Retype, with no changes, the passage of the MySQL subquery update text that opens with the words containing "Here is a very" and closes with "TableA.student_number = TableB.student_number.".

DOCUMENT EXTRACT =
☆ ☆ ☆
Here is a very basic example. You have two tables TableA, TableB and you want to update a field, 'late', in TableA whenever TableA.student_number = TableB.student_number.
UPDATE TableA as a
SET `late` = 't' WHERE a.student_id IN
( SELECT student_id
FROM TableB
)
Subqueries are very powerful (and dangerous if you don't know what you're doing) and elegant. Setup: I have two tables request and details. The tables contain 13 and 10 fields respectively, but for our purposes, here is the relevant schema:
mysql> desc request;
+-----------------+--------------+------+-----+---------+----------------+
| Field | Type | Null | Key | Default | Extra |
+-----------------+--------------+------+-----+---------+----------------+
| id | int(11) | NO | PRI | NULL | auto_increment |
| details_id | int(11) | NO | | 0 | |
| date | int(11) | NO | | 0 | |
mysql> desc details;
+----------------------+--------------+------+-----+---------+----------------+
| Field | Type | Null | Key | Default | Extra
+----------------------+--------------+------+-----+---------+----------------+
| details_id | int(11) | NO | UNI | 0 |
| actual_completion | int(11) | YES | | NULL |
Objective: In one query (with subqueries), I want to update the request table's date field to be equal to the actual_completion field, but only if the actual_completion is before May 1st, 2007, or roughly a Unix Epoch Timestamp of 1177977600. Solution: attempt #1
UPDATE request as r
SET `date` =
( SELECT d.actual_completion
FROM details d
WHERE d.details_id = r.details_id AND
d.actual_completion < 1177977600
)
This almost works. However, every record in request is updated. Where the inner query has no results, the outer record r just sets `date` to 0. This is not the desired result. attempt #2
UPDATE request as r
SET `date` =
( SELECT d.actual_completion
FROM details d
WHERE d.details_id = r.details_id
)
☆ ☆ ☆
SOURCE MATERIAL =
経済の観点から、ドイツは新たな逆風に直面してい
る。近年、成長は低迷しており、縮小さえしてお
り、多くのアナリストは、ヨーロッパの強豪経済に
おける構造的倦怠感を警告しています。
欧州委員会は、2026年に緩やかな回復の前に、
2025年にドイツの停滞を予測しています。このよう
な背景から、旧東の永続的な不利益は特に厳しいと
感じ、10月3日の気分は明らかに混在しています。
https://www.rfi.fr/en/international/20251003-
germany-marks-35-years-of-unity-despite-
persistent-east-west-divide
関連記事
☆ ☆ ☆
OUTPUT =
Here is a very basic example. You have two tables TableA, TableB and you want to update a field, 'late', in TableA whenever TableA.student_number = TableB.student_number.